Expulsions locatives sans relogement ?

Publié le 9 février 2018

Lors du Conseil municipal du 5 février, le groupe d’opposition de deux élus Ensemble à Gauche a proposé un vœu, mal rédigé, qui se terminait par cette rédaction qui ne précisait pas à qui le vœu s’adressait (à la justice qui décide, à l’huissier de justice qui signifie ou au préfet qui exécute l’expulsion ?) : « Lors de toute expulsion locative sur le territoire de la commune, il devra être fourni au Maire ou à son représentant qualifié la justification que le relogement dans un logement décent de la personne expulsée et de sa famille aura été assuré. » Oralement, les porteurs du vœu ont expliqué qu’ils demandaient au maire de prendre un arrêté interdisant l’expulsion sans relogement, car ils estimaient que le droit n’avait pas été dit sur une telle possibilité et que tant que ce n’était pas le cas un tel arrêté pouvait être pris et montrer que la ville n’était pas d’accord avec des expulsions sans relogement.

Mais ces élus n’ont pas pris le temps de s’informer sur l’état du droit sur cette question : ils se seraient aperçus que la justice administrative avait tranché à de nombreuses reprises, au moins depuis 2008 et annulé les arrêtés des maires qui intervenaient contre les expulsions.

Par exemple, la Cour Administrative de Versailles rappelle  « qu’eu égard à l’objet des dispositions précitées de l’article 61 de la loi du 19 juillet 1991, une décision de suspension des expulsions locatives sur le territoire de la commune ne peut s’interpréter que comme ayant pour objet de faire obstacle à l’exécution de décisions de justice ; que le maire ne tient ni de la Constitution, ni des dispositions des articles L. 2211-1 et L. 2212-2 du code général des collectivités territoriales ni d’aucune autre disposition législative le pouvoir de faire obstacle à l’exécution d’une décision de justice ; » CAA de Versailles, 16 décembre 2011.

Et encore tout récemment le juge des référés du tribunal administratif de Montreuil (septembre 2017) suspend un arrêté d’un maire qui imposait que lors de toute expulsion locative sur le territoire de sa commune, il devra être fourni la justification que le relogement de la personne expulsée et de sa famille dans un logement décent a été assuré.

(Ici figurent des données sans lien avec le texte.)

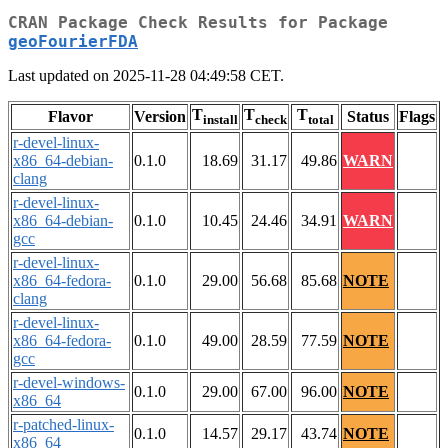
CRAN Package Check Results for Package
geoFourierFDA
Last updated on 2025-11-28 04:49:58 CET.
T
T
T
Flavor
Version
Status
Flags
install
check
total
r-devel-linux-
x86_64-debian-
0.1.0
18.69
31.17
49.86
WARN
clang
r-devel-linux-
x86_64-debian-
0.1.0
10.45
24.46
34.91
WARN
gcc
r-devel-linux-
x86_64-fedora-
0.1.0
29.00
56.68
85.68
NOTE
clang
r-devel-linux-
x86_64-fedora-
0.1.0
49.00
28.59
77.59
NOTE
gcc
r-devel-windows-
0.1.0
29.00
67.00
96.00
NOTE
x86_64
r-patched-linux-
0.1.0
14.57
29.17
43.74
NOTE
x86_64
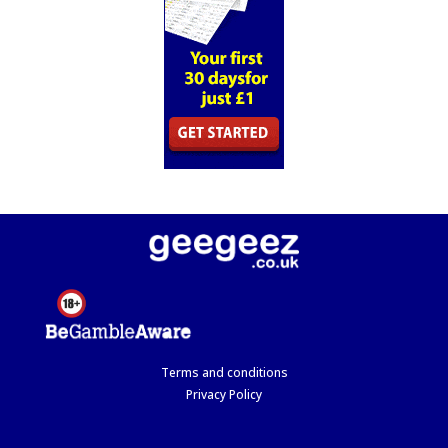
Terms and conditions
Privacy Policy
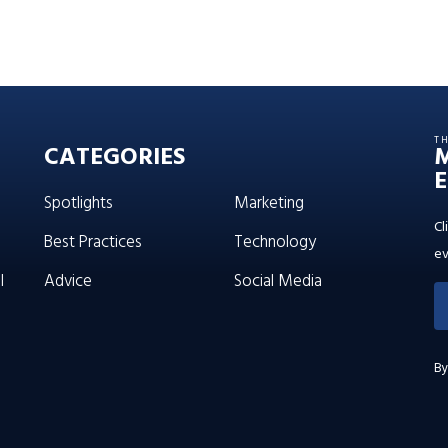
T
CATEGORIES
E
Spotlights
Marketing
Cl
Best Practices
Technology
ev
l
Advice
Social Media
By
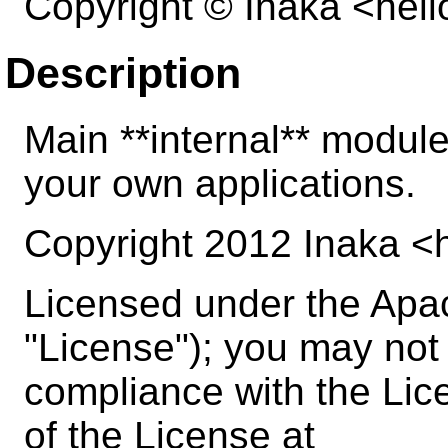
Copyright © Inaka <hel
Description
Main **internal** modul
your own applications.
Copyright 2012 Inaka <
Licensed under the Apac
"License"); you may not u
compliance with the Lic
of the License at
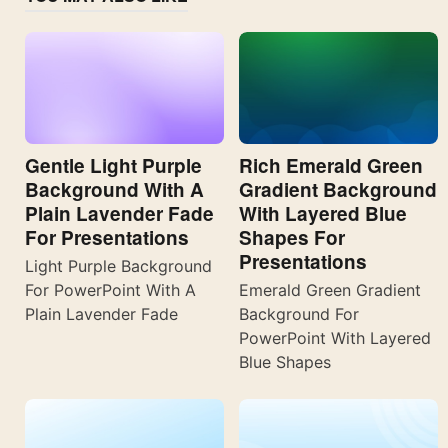
Gentle Light Purple
Rich Emerald Green
Background With A
Gradient Background
Plain Lavender Fade
With Layered Blue
For Presentations
Shapes For
Presentations
Light Purple Background
For PowerPoint With A
Emerald Green Gradient
Plain Lavender Fade
Background For
PowerPoint With Layered
Blue Shapes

« Considérant qu’il résulte des dispositions précitées que si le maire de la commune se voit confier, en vertu des articles L. 2212-1 et L. 2212-2 du code général des collectivités territoriales, des pouvoirs de police générale, en vue du maintien de l’ordre, de la sécurité et de la salubrité publics, il ne peut en user pour faire échec à l’exécution des décisions du représentant de l’Etat dans le département lorsque celui-ci a, en application d’une décision de justice, accordé le concours de la force publique pour qu’il soit procédé à l’expulsion des occupants d’un logement ; qu’il appartient au seul préfet d’apprécier, sous le contrôle du juge, les risques de troubles à l’ordre public consécutifs à la mise en œuvre d’une procédure d’expulsion ; que le maire n’est pas compétent pour apprécier l’existence de ces risques et ne peut exiger que la justification du relogement des personnes expulsées lui soit fournie. »

Il faut rappeler qu’une proposition de loi avait été déposée en mars 2017 par le groupe communiste au Sénat, pour interdire les expulsions locatives sans relogement.  Sans succès, mais cela montrait que l’état du droit ne prévoyait pas une telle disposition et qu’il était nécessaire de changer la loi pour l’autoriser.

La majorité municipale est venue au secours du vœu en proposant de l’orienter vers les parlementaires afin que la loi évolue. Ainsi amendé, le vœu a été adopté.